[Stored data entries]

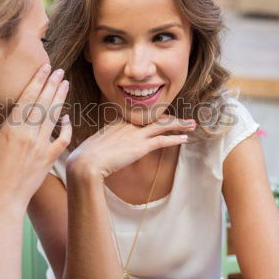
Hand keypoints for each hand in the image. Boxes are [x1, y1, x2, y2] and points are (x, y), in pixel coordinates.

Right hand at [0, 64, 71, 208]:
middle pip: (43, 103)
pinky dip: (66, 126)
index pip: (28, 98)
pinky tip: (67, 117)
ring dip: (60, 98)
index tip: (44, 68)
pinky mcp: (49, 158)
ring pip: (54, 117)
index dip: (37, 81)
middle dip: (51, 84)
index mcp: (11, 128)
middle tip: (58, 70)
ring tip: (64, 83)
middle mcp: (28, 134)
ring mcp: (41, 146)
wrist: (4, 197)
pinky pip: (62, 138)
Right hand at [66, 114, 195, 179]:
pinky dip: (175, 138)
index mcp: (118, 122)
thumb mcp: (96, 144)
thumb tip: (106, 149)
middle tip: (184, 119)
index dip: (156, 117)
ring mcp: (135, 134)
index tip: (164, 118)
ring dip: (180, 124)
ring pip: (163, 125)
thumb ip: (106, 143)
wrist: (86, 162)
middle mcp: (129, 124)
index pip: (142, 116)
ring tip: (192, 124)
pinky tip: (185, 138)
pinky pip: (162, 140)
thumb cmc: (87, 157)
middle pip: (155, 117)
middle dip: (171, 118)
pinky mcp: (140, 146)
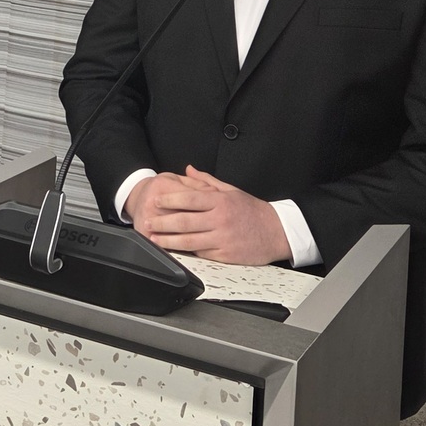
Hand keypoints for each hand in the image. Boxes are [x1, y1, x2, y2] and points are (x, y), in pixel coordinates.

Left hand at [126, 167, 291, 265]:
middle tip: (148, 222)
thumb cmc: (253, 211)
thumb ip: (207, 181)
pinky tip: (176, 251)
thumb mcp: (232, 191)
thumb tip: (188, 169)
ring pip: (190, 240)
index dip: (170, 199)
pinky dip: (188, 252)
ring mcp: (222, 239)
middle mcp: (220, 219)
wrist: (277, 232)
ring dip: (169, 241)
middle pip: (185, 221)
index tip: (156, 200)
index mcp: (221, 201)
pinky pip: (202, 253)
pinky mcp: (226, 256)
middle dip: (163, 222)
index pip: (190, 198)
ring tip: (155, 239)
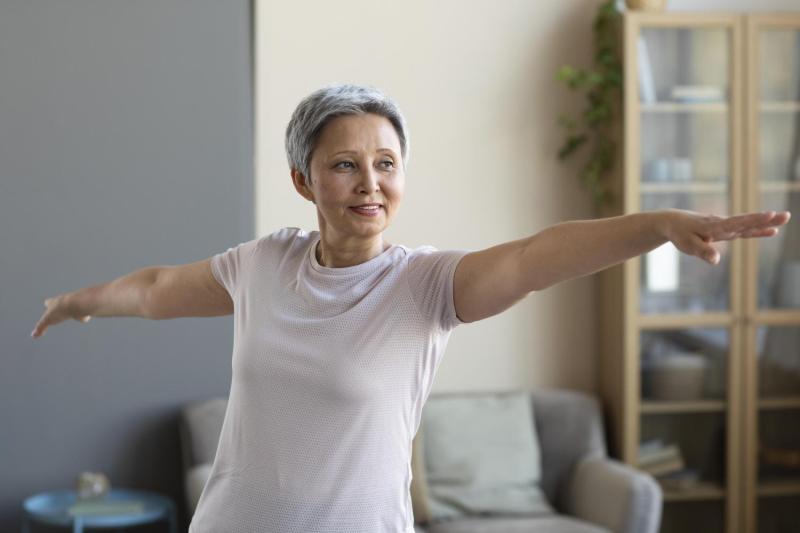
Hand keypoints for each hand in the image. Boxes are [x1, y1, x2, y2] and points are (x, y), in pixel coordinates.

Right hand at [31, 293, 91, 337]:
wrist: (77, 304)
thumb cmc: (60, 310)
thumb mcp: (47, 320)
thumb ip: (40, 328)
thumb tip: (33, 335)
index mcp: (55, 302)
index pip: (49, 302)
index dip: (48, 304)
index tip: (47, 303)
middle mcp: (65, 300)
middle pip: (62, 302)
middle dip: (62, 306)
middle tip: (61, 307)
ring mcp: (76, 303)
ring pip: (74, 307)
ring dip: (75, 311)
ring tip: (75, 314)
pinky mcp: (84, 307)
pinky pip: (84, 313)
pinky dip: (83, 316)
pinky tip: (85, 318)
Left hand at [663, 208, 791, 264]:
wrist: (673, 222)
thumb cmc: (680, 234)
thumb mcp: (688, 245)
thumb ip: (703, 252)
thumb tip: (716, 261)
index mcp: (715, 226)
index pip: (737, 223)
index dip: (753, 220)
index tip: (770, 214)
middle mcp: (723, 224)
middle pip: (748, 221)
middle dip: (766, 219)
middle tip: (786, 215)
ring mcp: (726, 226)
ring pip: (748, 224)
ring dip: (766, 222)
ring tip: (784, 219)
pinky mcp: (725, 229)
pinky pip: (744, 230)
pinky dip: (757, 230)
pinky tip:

TASK STATEMENT: Could you copy all of the entries above exactly, without the pictures?

ANSWER TO THE PROBLEM:
Hand keypoints for each hand in the image. Boxes are [x1, y1, x2, y2] and points are (x, y), in pixel coordinates.

Right hand at [0, 64, 71, 208]:
middle pip: (43, 103)
pinky dip: (66, 126)
index pip: (28, 98)
pinky tip: (67, 117)
ring dip: (60, 98)
index tip: (44, 68)
pinky mcp: (49, 158)
ring pip: (54, 117)
index dip: (37, 81)
middle dip: (51, 84)
index mcp: (11, 128)
middle tip: (58, 70)
ring tip: (64, 83)
middle mcp: (28, 134)
ring mcp: (41, 146)
wrist: (4, 197)
pinky pip: (62, 138)
Right hand at [66, 114, 195, 179]:
pinky dip: (175, 138)
index mcp: (118, 122)
thumb mcp: (96, 144)
thumb tip: (106, 149)
middle tip: (184, 119)
index dip: (156, 117)
ring mcp: (135, 134)
index tip: (164, 118)
ring dip: (180, 124)
ring pip: (163, 125)
thumb ip: (106, 143)
wrist: (86, 162)
middle mcp: (129, 124)
index pip: (142, 116)
ring tip: (192, 124)
pinky tip: (185, 138)
pinky pip: (162, 140)
thumb cmc: (87, 157)
middle pip: (155, 117)
middle dip: (171, 118)
pinky mcp: (140, 146)
Hand keypoints for each hand in the image. Boxes are [x1, y1, x2, y2] and points are (x, y), in pixel coordinates.

Left hand at [126, 167, 291, 265]:
middle tip: (148, 222)
thumb cmc: (253, 211)
thumb ip: (207, 181)
pinky tip: (176, 251)
thumb mcp: (232, 191)
thumb tip: (188, 169)
ring pip: (190, 240)
index dip: (170, 199)
pinky dip: (188, 252)
ring mcp: (222, 239)
middle mcp: (220, 219)
wrist: (277, 232)
ring dip: (169, 241)
middle pip: (185, 221)
index tip: (156, 200)
index mcp: (221, 201)
pinky pip: (202, 253)
pinky mcp: (226, 256)
middle dip: (163, 222)
index pip: (190, 198)
ring tip: (155, 239)
Hand keypoints for each hand in the image. Boxes are [x1, y1, x2, y2] and points are (x, y), in pixel coordinates.

Right hand at [31, 293, 91, 337]:
wrist: (77, 304)
thumb cmc: (60, 310)
thumb mcp: (47, 320)
thumb ip: (40, 328)
thumb tip: (33, 335)
index mcp: (55, 302)
index pip: (49, 302)
index dip: (48, 304)
index tip: (47, 303)
middle mcp: (65, 300)
middle pip: (62, 302)
middle dip: (62, 306)
middle tip: (61, 307)
ring mcp: (76, 303)
ring pip: (74, 307)
ring dip: (75, 311)
ring tip: (75, 314)
pinky mcp: (84, 307)
pinky pip: (84, 313)
pinky dip: (83, 316)
pinky tip: (85, 318)
Left hand at [663, 208, 791, 264]:
wrist: (673, 222)
thumb cmc: (680, 234)
thumb mcp: (688, 245)
thumb ip: (703, 252)
thumb tip: (716, 261)
index mcp: (715, 226)
index pip: (737, 223)
index dip: (753, 220)
index tip: (770, 214)
middle mcp: (723, 224)
middle pip: (748, 221)
middle dip: (766, 219)
middle tip: (786, 215)
ring mcp: (726, 226)
ring pip: (748, 224)
ring dip: (766, 222)
ring tip: (784, 219)
pinky mcp: (725, 229)
pinky pip: (744, 230)
pinky dip: (757, 230)
pinky tip:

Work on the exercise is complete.